DESCRIÇÃO: Permite saber o número médio de consultas de enfermagem de saúde materna realizado a cada grávida vigiada da unidade de saúde.
NUMERADOR: Contagem de contactos em que a expressão [A e ( B ou C)] é verdadeira: A. Contactos realizados aos utentes definidas no denominador, durante o período compreendido entre a data da última menstruação e o fim do puerpério (Ver alíneas A, B, C, D, E e H de OBSERVAÇÕES). B. Contabiliza-se um contacto sempre que no mesmo dia tenham ocorrido os seguintes registos: 1) contacto directo associado a um SOAP registado por qualquer enfermeiro ou estudante de enfermagem; 2) registo, efectuado pelo mesmo enfermeiro, de uma observação/consulta no módulo de saúde materna; C. Contabiliza-se um contacto sempre que no mesmo dia tenham ocorrido os seguintes registos: 1) contacto directo associado a um SOAP registado por qualquer enfermeiro ou estudante de enfermagem; 2) associação do A do SOAP a uma das rubricas da ICPC-2 relacionadas com vigilância em saúde materna (W78, W79 ou W84).

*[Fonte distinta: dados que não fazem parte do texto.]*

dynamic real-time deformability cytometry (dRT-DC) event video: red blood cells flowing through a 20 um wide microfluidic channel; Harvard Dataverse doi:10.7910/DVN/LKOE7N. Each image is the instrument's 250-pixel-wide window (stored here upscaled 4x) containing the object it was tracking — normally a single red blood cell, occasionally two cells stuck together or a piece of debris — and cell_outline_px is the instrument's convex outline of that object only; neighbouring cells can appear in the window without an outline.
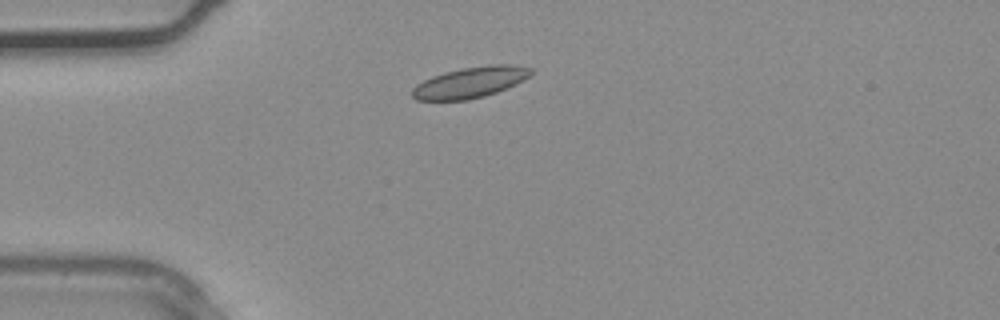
{"species": "common noctule bat (a hibernating species)", "species_latin": "Nyctalus noctula", "temperature_condition": "warm", "stored_images_in_passage": 28, "camera_frame_rate_fps": 3000, "um_per_image_px": 0.085, "animal": {"sex": "male", "body_mass_g": 20.4}, "frame": {"image": 1, "passage_image": 1, "time_ms": 0.0, "image_size_px": [1000, 320], "cell_outline_px": [[532, 72], [524, 80], [516, 84], [496, 92], [484, 96], [468, 100], [416, 100], [412, 96], [412, 88], [416, 84], [432, 76], [444, 72], [464, 68], [488, 64], [512, 64], [532, 68]], "centroid_in_image_um": [39.97, 7.0], "position_along_channel_um": 45.0, "area_um2": 21.39}}
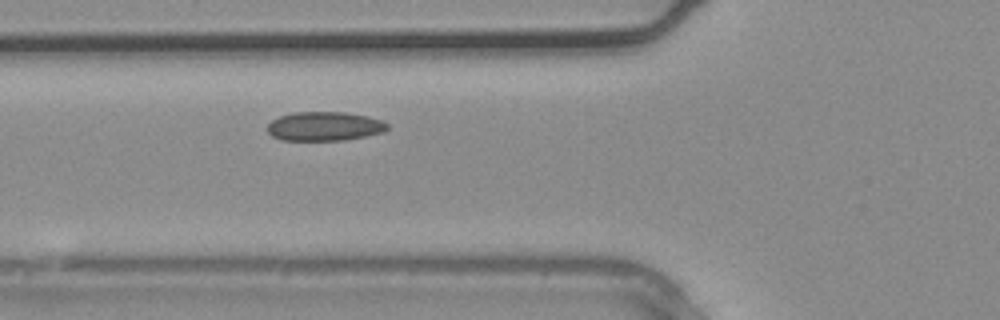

DENOMINADOR: Contagem dos utentes em que a expressão ( A e B e C e D e E e F e G ) é verdadeira: A. Sexo feminino; B. Gravidez registada no módulo de saúde materna, não classificada como aborto; C. Gravidez (códigos da ICPC-2 W78, W79 ou W84) registada na [lista de problemas] ou na [Lista de outros problemas] (ver alíneas D e E de OBSERVAÇÕES); D. 42º dia após o parto está dentro do período em análise; E. Associação ao programa de Saúde Materna, durante pelo menos um dia da gestação ou puerpério (Ver alínea N de OBSERVAÇÕES); F. Inscrito na unidade de saúde, durante pelo menos um dia da gestação ou puerpério (contabilizados a partir da DUM); G. Utente pertencente à unidade de observação
COMENTÁRIOS RELACIONADOS COM CONDIÇÃO "G" DO DENOMINADOR (UNIDADE DE OBSERVAÇÃO): A. MSP - Utentes com inscrição principal num dos ACES de Portugal; B. ARS - Utentes com inscrição principal num dos ACES da ARS; C. ACES - Utentes com inscrição principal no Agrupamento de Centros de Saúde (independentemente de terem ou não enfermeiro de Família). D. USF - Utentes com inscrição principal na USF; E. UCSP - Utentes com inscrição principal na UCSP; F. INV-I - Utentes pertencentes ao grupo de investigação de intervenção da USF ou UCSP; G. INV-C - Utentes pertencentes ao grupo de investigação controlo da USF ou UCSP. H. MED - Utentes em que o enfermeiro em análise é o enfermeiro de família (à data do último dia do período em análise). I. ENF - Utentes em que o enfermeiro em análise é o enfermeiro de família (à data do último dia do período em análise). J. INT - Utentes em que o enfermeiro de família é orientador do enfermeiro estudante de enfermagem em análise (à data do último dia do período em análise). L. EST-E - Utentes em que o enfermeiro de família é tutor do estudante de enfermagem em análise (à data do último dia do período em análise).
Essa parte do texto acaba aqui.